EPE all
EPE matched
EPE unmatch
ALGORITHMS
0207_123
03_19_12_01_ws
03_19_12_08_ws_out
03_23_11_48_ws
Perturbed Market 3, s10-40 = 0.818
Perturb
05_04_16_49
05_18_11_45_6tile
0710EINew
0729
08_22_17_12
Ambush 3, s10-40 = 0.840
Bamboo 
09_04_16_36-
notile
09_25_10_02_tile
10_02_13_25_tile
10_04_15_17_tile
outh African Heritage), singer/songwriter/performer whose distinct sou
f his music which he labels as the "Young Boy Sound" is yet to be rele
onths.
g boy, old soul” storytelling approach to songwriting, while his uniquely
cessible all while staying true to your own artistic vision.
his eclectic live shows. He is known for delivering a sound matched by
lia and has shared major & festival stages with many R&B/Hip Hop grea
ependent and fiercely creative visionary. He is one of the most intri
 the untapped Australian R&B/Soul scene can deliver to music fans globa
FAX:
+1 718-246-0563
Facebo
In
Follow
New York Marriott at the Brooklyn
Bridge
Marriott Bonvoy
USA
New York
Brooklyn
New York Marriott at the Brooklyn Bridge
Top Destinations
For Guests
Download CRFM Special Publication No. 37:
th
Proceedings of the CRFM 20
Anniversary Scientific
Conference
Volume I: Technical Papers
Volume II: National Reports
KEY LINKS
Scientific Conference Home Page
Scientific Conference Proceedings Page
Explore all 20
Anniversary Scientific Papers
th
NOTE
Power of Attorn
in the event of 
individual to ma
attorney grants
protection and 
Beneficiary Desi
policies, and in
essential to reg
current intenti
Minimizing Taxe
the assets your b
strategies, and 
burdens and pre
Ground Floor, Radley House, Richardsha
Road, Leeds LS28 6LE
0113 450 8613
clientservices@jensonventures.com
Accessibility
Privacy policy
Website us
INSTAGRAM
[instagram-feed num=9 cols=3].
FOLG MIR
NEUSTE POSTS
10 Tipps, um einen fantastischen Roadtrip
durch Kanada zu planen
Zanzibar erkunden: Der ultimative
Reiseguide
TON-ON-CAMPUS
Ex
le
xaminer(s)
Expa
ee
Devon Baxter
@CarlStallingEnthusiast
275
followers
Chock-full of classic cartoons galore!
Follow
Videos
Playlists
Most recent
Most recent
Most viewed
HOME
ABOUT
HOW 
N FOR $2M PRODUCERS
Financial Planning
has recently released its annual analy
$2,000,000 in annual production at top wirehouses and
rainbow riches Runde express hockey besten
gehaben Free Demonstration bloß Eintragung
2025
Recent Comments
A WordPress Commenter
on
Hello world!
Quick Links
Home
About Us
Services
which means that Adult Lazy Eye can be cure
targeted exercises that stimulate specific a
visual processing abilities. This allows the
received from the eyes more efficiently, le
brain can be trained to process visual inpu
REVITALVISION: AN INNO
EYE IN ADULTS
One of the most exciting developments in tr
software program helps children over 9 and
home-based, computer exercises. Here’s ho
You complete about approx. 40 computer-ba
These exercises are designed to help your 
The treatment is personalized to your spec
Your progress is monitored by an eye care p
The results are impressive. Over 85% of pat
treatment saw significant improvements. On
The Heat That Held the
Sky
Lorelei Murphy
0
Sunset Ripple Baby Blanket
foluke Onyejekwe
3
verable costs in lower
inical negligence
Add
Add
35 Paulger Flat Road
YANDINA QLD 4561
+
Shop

* [Try it]
Print all of the records, leaving each one exactly as it appears above.

* [Answer to this task]
EPE all
EPE matched
EPE unmatch
ALGORITHMS
0207_123
03_19_12_01_ws
03_19_12_08_ws_out
03_23_11_48_ws
Perturbed Market 3, s10-40 = 0.818
Perturb
05_04_16_49
05_18_11_45_6tile
0710EINew
0729
08_22_17_12
Ambush 3, s10-40 = 0.840
Bamboo 
09_04_16_36-
notile
09_25_10_02_tile
10_02_13_25_tile
10_04_15_17_tile
outh African Heritage), singer/songwriter/performer whose distinct sou
f his music which he labels as the "Young Boy Sound" is yet to be rele
onths.
g boy, old soul” storytelling approach to songwriting, while his uniquely
cessible all while staying true to your own artistic vision.
his eclectic live shows. He is known for delivering a sound matched by
lia and has shared major & festival stages with many R&B/Hip Hop grea
ependent and fiercely creative visionary. He is one of the most intri
 the untapped Australian R&B/Soul scene can deliver to music fans globa
FAX:
+1 718-246-0563
Facebo
In
Follow
New York Marriott at the Brooklyn
Bridge
Marriott Bonvoy
USA
New York
Brooklyn
New York Marriott at the Brooklyn Bridge
Top Destinations
For Guests
Download CRFM Special Publication No. 37:
th
Proceedings of the CRFM 20
Anniversary Scientific
Conference
Volume I: Technical Papers
Volume II: National Reports
KEY LINKS
Scientific Conference Home Page
Scientific Conference Proceedings Page
Explore all 20
Anniversary Scientific Papers
th
NOTE
Power of Attorn
in the event of 
individual to ma
attorney grants
protection and 
Beneficiary Desi
policies, and in
essential to reg
current intenti
Minimizing Taxe
the assets your b
strategies, and 
burdens and pre
Ground Floor, Radley House, Richardsha
Road, Leeds LS28 6LE
0113 450 8613
clientservices@jensonventures.com
Accessibility
Privacy policy
Website us
INSTAGRAM
[instagram-feed num=9 cols=3].
FOLG MIR
NEUSTE POSTS
10 Tipps, um einen fantastischen Roadtrip
durch Kanada zu planen
Zanzibar erkunden: Der ultimative
Reiseguide
TON-ON-CAMPUS
Ex
le
xaminer(s)
Expa
ee
Devon Baxter
@CarlStallingEnthusiast
275
followers
Chock-full of classic cartoons galore!
Follow
Videos
Playlists
Most recent
Most recent
Most viewed
HOME
ABOUT
HOW 
N FOR $2M PRODUCERS
Financial Planning
has recently released its annual analy
$2,000,000 in annual production at top wirehouses and
rainbow riches Runde express hockey besten
gehaben Free Demonstration bloß Eintragung
2025
Recent Comments
A WordPress Commenter
on
Hello world!
Quick Links
Home
About Us
Services
which means that Adult Lazy Eye can be cure
targeted exercises that stimulate specific a
visual processing abilities. This allows the
received from the eyes more efficiently, le
brain can be trained to process visual inpu
REVITALVISION: AN INNO
EYE IN ADULTS
One of the most exciting developments in tr
software program helps children over 9 and
home-based, computer exercises. Here’s ho
You complete about approx. 40 computer-ba
These exercises are designed to help your 
The treatment is personalized to your spec
Your progress is monitored by an eye care p
The results are impressive. Over 85% of pat
treatment saw significant improvements. On
The Heat That Held the
Sky
Lorelei Murphy
0
Sunset Ripple Baby Blanket
foluke Onyejekwe
3
verable costs in lower
inical negligence
Add
Add
35 Paulger Flat Road
YANDINA QLD 4561
+
Shop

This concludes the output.